Un poeta – impegnato in un corpo a corpo, quello con l’indicibile, che non ammette distrazioni – non può essere anche altro.
Un soldato – impegnato in un corpo a corpo, quello con il nemico, che non ammette distrazioni – non può essere anche altro.
La condizione di poeta e quella di soldato sono due assoluti.
L’assoluto, per sua stessa natura, non entra in relazione. L’assoluto messo in relazione non diventa l’assoluto meno qualcosa, bensì smette di essere.
Giuseppe Ungaretti, soldato semplice sul fronte del Carso, nel 1917 scrive una serie di lettere, biglietti e cartoline in franchigia a Mario Puccini, ufficiale presso il Comando supremo.

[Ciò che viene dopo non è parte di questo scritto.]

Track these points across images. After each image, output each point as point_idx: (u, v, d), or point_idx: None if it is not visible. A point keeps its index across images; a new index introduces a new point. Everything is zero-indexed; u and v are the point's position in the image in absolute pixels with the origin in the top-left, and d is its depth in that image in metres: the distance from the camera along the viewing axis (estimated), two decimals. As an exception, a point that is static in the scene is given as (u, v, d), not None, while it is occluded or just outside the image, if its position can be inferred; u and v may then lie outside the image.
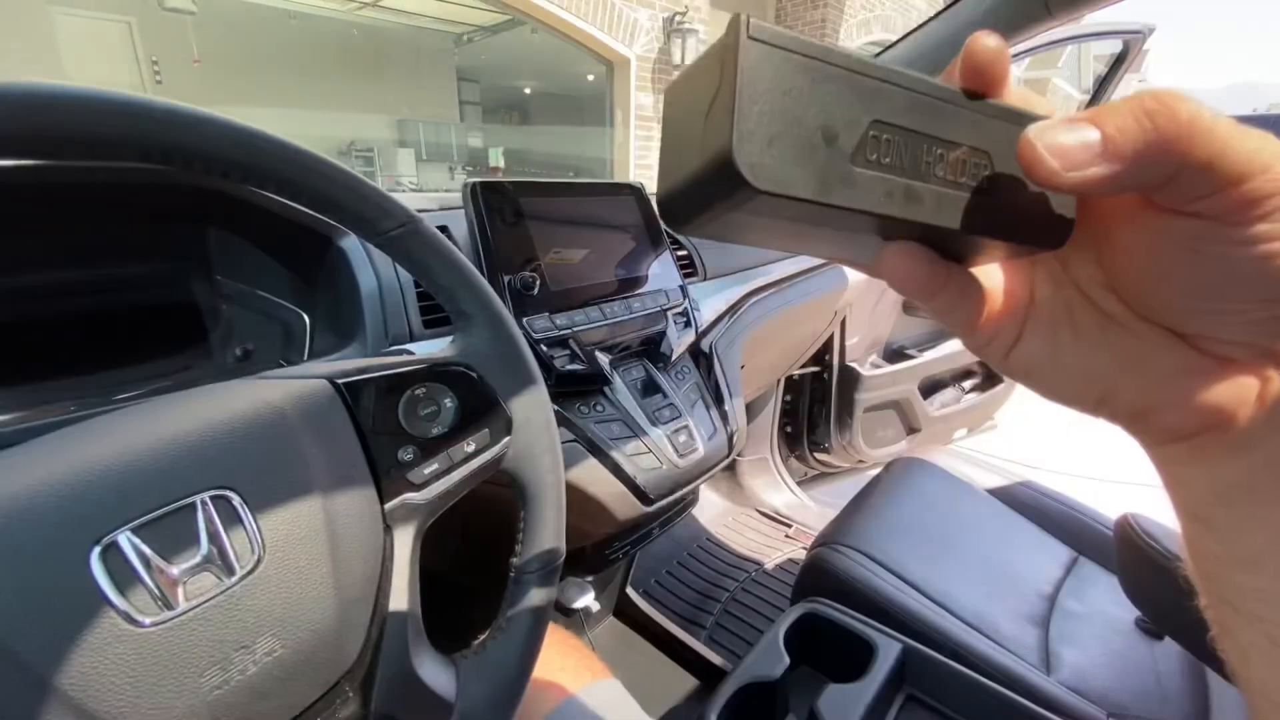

Coi toni più svariati (“Sono macerato dalla malinconia”, p. 26; “sono in uno stato di nevrastenia tremenda […] Vienmi ad abbracciare”, p. 33; “mio caro Puccini, ma da che mondo cadi?”, p. 46; “Perdonami, se mi hai sentito per amarezza cader quasi in bestialità, l’altro giorno”, p. 47; “Mio caro Puccini, si può aver l’onore di avere una tua risposta”, p. 54), Ungaretti parla a Puccini di due cose: gli chiede di essere esentato dal corso per diventare ufficiale (obbligatorio per chi avesse un titolo di studio) nonché di venire reintegrato nel suo reggimento originario “dove ero l’idolo” (p. 36); e lo tiene aggiornato sulla scrittura propria (“Ti ho scritto ieri che Apollinaire mi traduceva in francese”, p. 34) e altrui (“Papini m’informa che ti ha mandato a Milano le sue poesie”, p. 45).
Ma in fondo non fa che ripetergli una preghiera: liberami da questo assoluto che non mi compete, riportami al mio.
(Giuseppe Ungaretti, Lettere dal fronte a Mario Puccini, a cura di Francesco De Nicola, Archinto, Milano 2014).